> _AIM OF THE EXERCISE_:
Your answer must be an exact copy of the lines from the one holding "left eye: (480, 396)" through the last line of the entries below, with nothing added.

*** STORED DATA ***

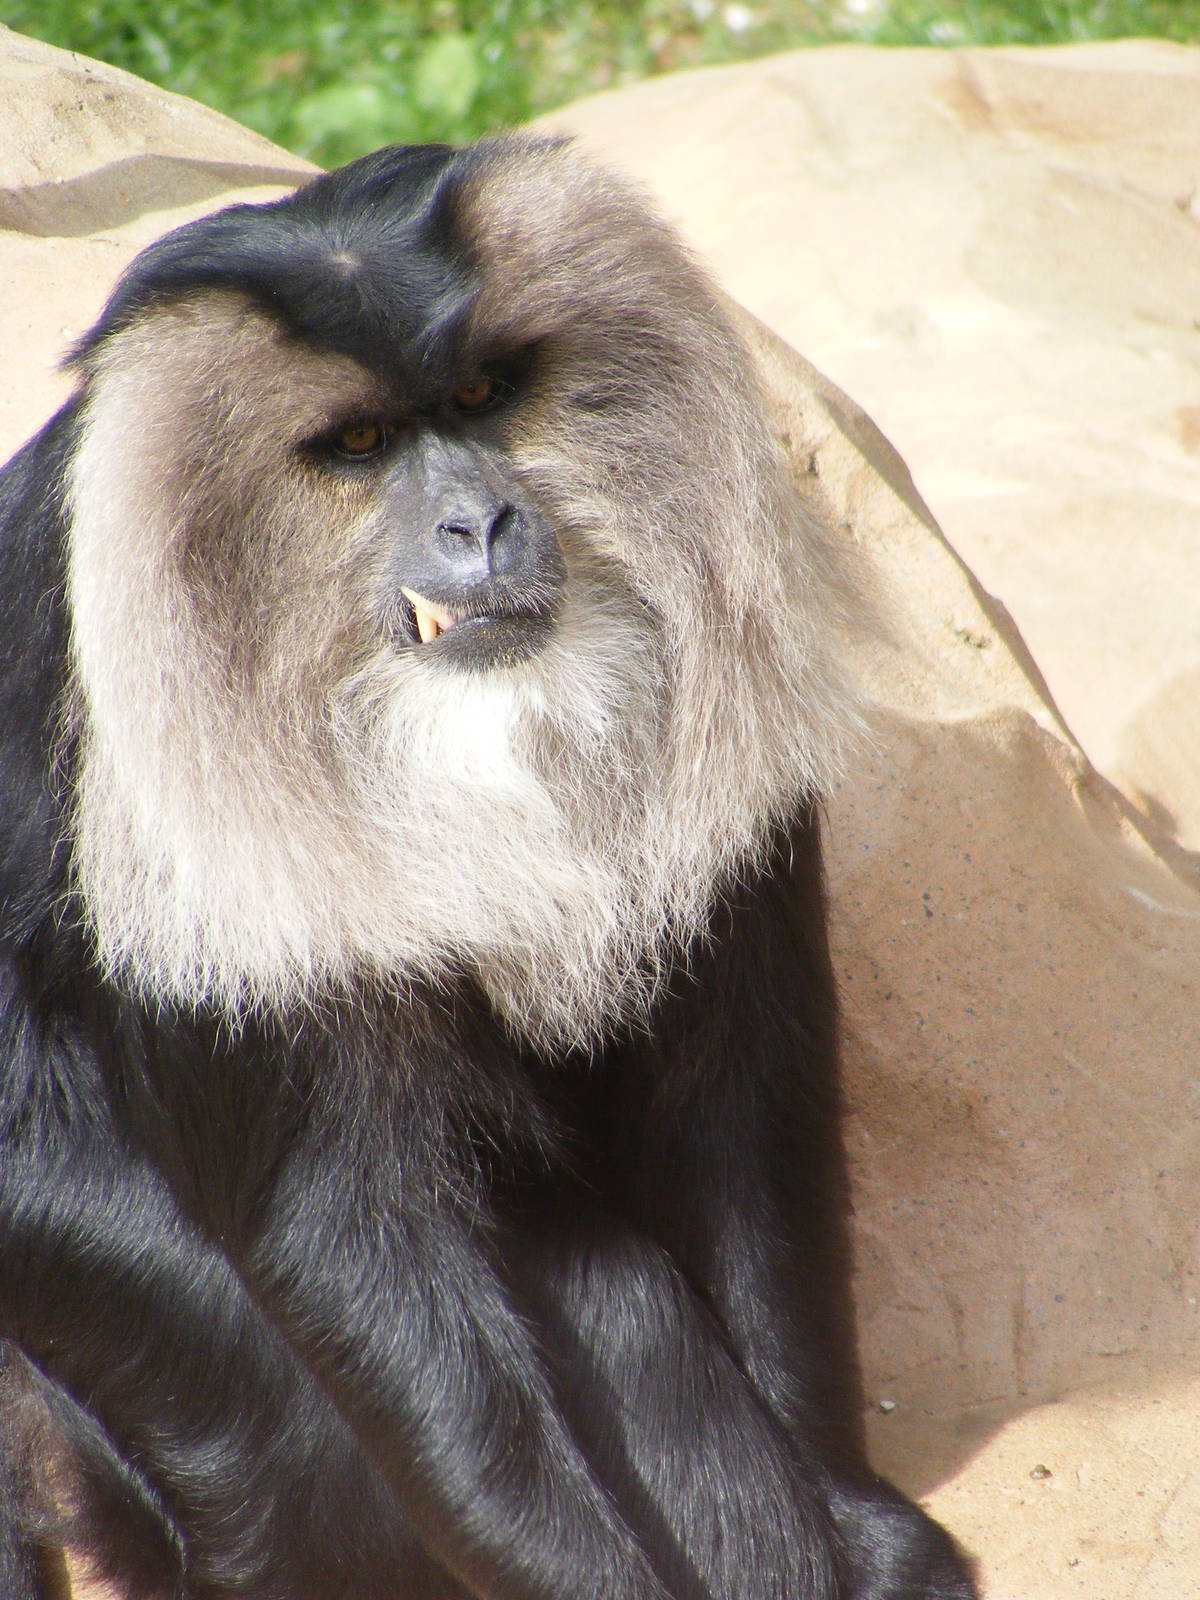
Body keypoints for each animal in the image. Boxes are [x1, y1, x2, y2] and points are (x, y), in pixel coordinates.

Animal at [0, 136, 976, 1600]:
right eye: (357, 445)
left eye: (480, 396)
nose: (480, 523)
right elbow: (353, 1240)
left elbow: (738, 1124)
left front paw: (865, 1535)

***

> _REPLY TO THE EXERCISE_:
left eye: (480, 396)
nose: (480, 523)
right elbow: (353, 1240)
left elbow: (738, 1124)
left front paw: (865, 1535)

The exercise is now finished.